Israeli Arab Citizens Donate Millions for Refugees in Northern Syria

Ksenia Svetlova February 2022
Op-eds / Israel and the Middle East

“Your donations have reached #Northern_Syria. One of the largest convoys of a charitable relief campaign has been launched to reach the needy and refugees and to protect them from the winter cold. #Igatha 48 – Islamic Movement.” This Facebook post was written by Sheikh Safwat Freij, the head of southern branch of the Islamic Movement in Israel, and it included a video showing trucks loaded with humanitarian aid donated by Israeli Arabs designated for internally displaced refugees in northern Syria.

During the last few weeks, this campaign waged by Igatha 48 – a charity arm of the southern branch of the Islamic Movement in Israel – has collected well over 8 million shekels or about $2.5 million to help the refugees in northern Syria. The funds and the goods are collected in mosques as well as through a designated bank account which is publicized in Arab-language media and on the Facebook pages of other charitable organizations in Israel’s Arab sector. The campaign gained immense popularity during a recent live broadcast donation effort via Facebook, when the mayor of Kafr Qasim made a personal donation of a few thousand shekels, sparking a “donations competition” among Arab cities and villages. Israeli media barely reported this countrywide campaign that included neighborhoods in East Jerusalem, big cities, small villages and Palestinian refugee camps.

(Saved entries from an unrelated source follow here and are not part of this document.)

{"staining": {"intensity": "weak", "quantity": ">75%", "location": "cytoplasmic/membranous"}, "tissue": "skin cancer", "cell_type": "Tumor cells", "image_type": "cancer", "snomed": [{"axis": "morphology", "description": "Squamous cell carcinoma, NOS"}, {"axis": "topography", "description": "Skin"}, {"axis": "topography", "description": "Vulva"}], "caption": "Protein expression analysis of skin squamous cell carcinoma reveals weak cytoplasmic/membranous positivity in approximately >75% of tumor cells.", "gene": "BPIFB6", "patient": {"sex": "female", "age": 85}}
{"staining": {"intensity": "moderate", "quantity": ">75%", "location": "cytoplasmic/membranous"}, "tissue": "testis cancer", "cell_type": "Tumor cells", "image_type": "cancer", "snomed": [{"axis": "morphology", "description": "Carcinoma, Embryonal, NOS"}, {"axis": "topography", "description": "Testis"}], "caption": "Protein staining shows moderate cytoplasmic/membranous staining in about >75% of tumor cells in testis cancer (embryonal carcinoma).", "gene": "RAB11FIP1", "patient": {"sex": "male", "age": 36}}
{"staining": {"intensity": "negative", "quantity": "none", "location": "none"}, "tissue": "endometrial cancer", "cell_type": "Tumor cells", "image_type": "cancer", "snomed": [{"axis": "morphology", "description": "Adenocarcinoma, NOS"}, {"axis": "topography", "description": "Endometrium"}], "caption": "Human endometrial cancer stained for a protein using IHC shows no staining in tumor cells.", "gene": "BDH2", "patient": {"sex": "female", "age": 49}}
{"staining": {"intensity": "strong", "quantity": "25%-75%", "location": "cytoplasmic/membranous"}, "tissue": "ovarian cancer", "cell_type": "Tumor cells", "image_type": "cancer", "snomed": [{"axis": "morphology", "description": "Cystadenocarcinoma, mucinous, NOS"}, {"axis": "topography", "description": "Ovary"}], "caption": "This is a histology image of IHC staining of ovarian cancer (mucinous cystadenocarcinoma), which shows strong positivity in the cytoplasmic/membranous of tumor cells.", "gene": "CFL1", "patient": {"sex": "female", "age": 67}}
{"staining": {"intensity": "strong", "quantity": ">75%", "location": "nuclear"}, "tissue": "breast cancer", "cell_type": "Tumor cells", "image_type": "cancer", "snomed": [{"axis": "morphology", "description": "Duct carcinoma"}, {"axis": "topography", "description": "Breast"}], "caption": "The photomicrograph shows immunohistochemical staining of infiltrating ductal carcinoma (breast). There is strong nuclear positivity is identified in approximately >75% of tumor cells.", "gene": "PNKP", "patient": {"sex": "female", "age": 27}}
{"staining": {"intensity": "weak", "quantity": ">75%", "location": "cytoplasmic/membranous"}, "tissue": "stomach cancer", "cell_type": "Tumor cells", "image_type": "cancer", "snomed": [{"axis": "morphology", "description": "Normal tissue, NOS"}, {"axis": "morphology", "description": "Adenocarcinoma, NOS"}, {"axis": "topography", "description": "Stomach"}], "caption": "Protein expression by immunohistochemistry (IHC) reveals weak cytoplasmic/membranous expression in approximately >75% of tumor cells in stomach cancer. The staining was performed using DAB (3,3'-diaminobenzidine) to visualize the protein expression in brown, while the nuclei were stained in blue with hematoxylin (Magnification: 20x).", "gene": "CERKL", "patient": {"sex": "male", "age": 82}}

Late last week, the United Nations warned that many of Syria’s nearly 3 million displaced persons and refugees face dire winter conditions after the region experienced record-low temperatures and a snowstorm. The humanitarian crisis in the country had entered its 11th year and, according to international relief organizations, the situation is far from getting better.

“The current campaign is just one of many,” said Ghazi Issa, chairman of the Igatha 48 charitable organization affiliated with the southern branch of the Islamic movement in Israel. Igatha is the Arabic word for relief. “We held a similar campaign last year, two years ago and so on. They usually take place in winter, since the Syrian winter is very cold and hard and the hardship of the refugees is growing,” Issa told The Media Line.

According to Issa, Igatha 48 also held similar relief campaigns for Palestinians in Gaza and the West Bank, and is recognized by the United Nations. All collected funds and goods are transferred to northern Syria through the charitable association and facilitated by the Turkish charitable organizations Khair al Umma and Tariq al-Haya that operate inside Syria, he says. The activists of Igatha do not cross the border, since under Israeli law Syria is regarded as an “enemy state”; they instead watch the trucks carrying the humanitarian aid as they cross the Turkish-Syrian border on their way to the refugees.

One of the charity’s most recent projects is a brand-new Syrian village called “Orange Jaffa.”

The Orange Jaffa village is located in the township of Basiqah in Idlib Province in northern Syria. In the first stage, Orange Jaffa will comprise 100 residential units, and the plan is to eventually create 500 residential units that will be connected to running water and electricity, replacing the tents that the refugees suffer in through the winter.

“This is a human matter. We are all brothers, we are one nation. If a person sees children that are freezing to death, he must move and do something. The issue is not just aiding Syria. It’s human compassion and mercy,” Freij told The Media Line.

The op-ed was published in The Media Line in February 2022.